Meira belum menyentuh bubur ayamnya. “Iya, kamu suka?”
“Belum pernah baca, sih.”
“Pasti bacaanmu Bleach, kalo nggak Shingeki no Kyojin, ya kan?”
Pemuda itu tertawa. “Apa Kak Meira peramal?”
Tak lama kemudian pesanan pemuda itu datang. Barulah Meira menyendokkan bubur ayamnya dan memakannya sedikit demi sedikit - buburnya masih panas sekali. Meira mengunyah sambil mengamati pemuda berambut jigrak yang sedang meniup-niup bubur di hadapannya. Meira mengingat-ingat mimpinya semalam, apa ada tanda-tanda keberuntungan seperti pagi ini...
Selagi Meira menyuap bubur, pemuda itu mengeluarkan ponselnya dari saku. Ia membaca sekilas sesuatu di layar ponselnya, lalu mendengus tertawa.
“Prosto kosong,” katanya, menjawab pertanyaan Meira yang terpancar dari wajahnya.
“Oh,” kata Meira. “Kenapa? Apa dosen-dosen prosto lagi ada acara?”
Pemuda itu mengangkat bahunya tanda tidak tahu. Meira mengangguk-angguk. Pokoknya hari itu mereka cukup tahu, bahwa semua mata kuliah Prostodonsia di semua angkatan ditiadakan.
Dan yang Meira cukup tahu, pagi itu dia amat beruntung.
Pemuda di depan Meira sekarang sedang membuka-buka komik Q.E.D. milik Meira sambil sesekali menyuap bubur ayamnya.
“Seru ya?” tanya Meira menegur teman makannya setelah dua menit berlalu tanpa ia menyuap sedikitpun bubur. “Kalau mau baca dari nomor 1, aku ada di kosan...” kata Meira tanpa berpikir, yang sedetik kemudian langsung menyesalinya.
Pemuda itu tertawa menyenangkan, lalu meletakkan komik Meira sebelum menyuap bubur lagi. “Jadi penasaran. Komiknya lumayan berat, ada matematika-nya,” komentarnya sambil mengunyah. “Aku pinjem dari awal deh.”
Meira buru-buru menelan airnya, lalu bertanya, “Serius?”. Dia sebenarnya sudah mengharapkan reaksi itu muncul. “Ambil di kosanku, ya, berat kalau aku bawa ke kampus. Aku nggak bawa kendaraan soalnya.”
“Habis ini gimana?”
Nah, yang ini sungguh tidak disangka-sangka oleh Meira. “Habis ini? Emangnya kamu nanti siang nggak ada kuliah lagi?”
“Hari ini cuma prosto jam 8. Kak Meira?”
“Ada nanti jam 10,” jawab Meira.
“Gini aja, kita ambil komik di kosan Kakak, nanti aku anterin sekalian ke kampus, gimana?”

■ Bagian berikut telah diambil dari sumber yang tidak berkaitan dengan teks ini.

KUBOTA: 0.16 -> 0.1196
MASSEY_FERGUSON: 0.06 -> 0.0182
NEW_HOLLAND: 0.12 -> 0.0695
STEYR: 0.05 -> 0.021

Sungguh penawaran yang tak ternilai harganya, dan tidak terjadi dua kali seumur hidup.
“Nggak usahlah, nanti ngerepotin kamu. Kamu kan udah nggak ada kuliah, mending langsung pulang ke kosan aja...” tolak Meira dengan halus.
“Males di kosan, aku baca komik di kampus aja,” kata pemuda itu, lagi-lagi tertawa.

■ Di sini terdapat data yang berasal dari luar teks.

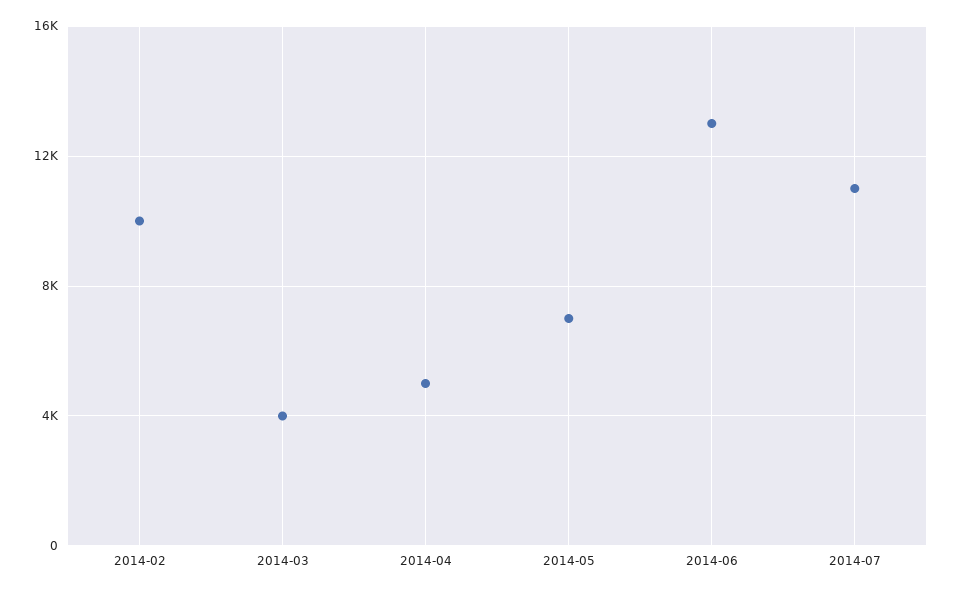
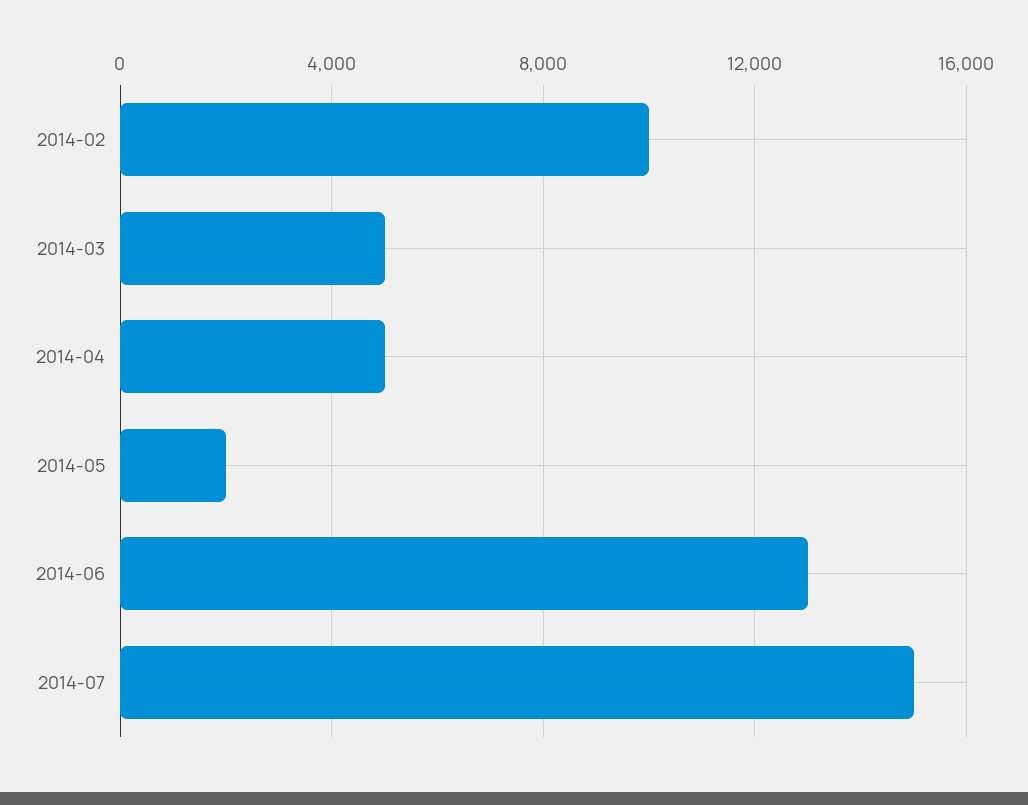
2014-03: 4000 -> 5000
2014-05: 7000 -> 2000
2014-07: 11000 -> 15000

Meira ingin sekali menolak, karena merasa dirinya tidak terlalu berharga untuk mendapatkan kesempatan ini, tetapi melihat wajah pemuda itu, Meira tidak tega.
“Oke deh,” kata Meira akhirnya. “Yuk.”
Meira dan pemuda itu bangkit dari kursi masing-masing, dan membayar masing-masing di kasir.

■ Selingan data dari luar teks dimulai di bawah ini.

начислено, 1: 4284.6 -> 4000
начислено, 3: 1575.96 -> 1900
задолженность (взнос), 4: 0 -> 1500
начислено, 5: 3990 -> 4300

“Kosan kakak di deket sini, kan? Tunjukin jalannya, ya,” ujar si pemuda sembari ia memasang helm di kepalanya.
Meira mengangguk. Ia sudah hendak menaiki sadel belakang motor si pemuda rambut jigrak ketika ia ingat sesuatu.
“Sebentar, aku sms dulu ya.” Meira mengeluarkan ponselnya dan mengetik dengan cepat, lalu mengirimkannya ke nomor Radel.
Changing plans. Aku ke kampus bareng Raga. I’ll talk to you later.
Dengan perasaan teramat girang dan hati seringan kapas, Meira menaiki motor Raga yang kemudian membawanya ke pagar di depan kosannya, yang rasanya baru sepuluh menit yang lalu dikuncinya.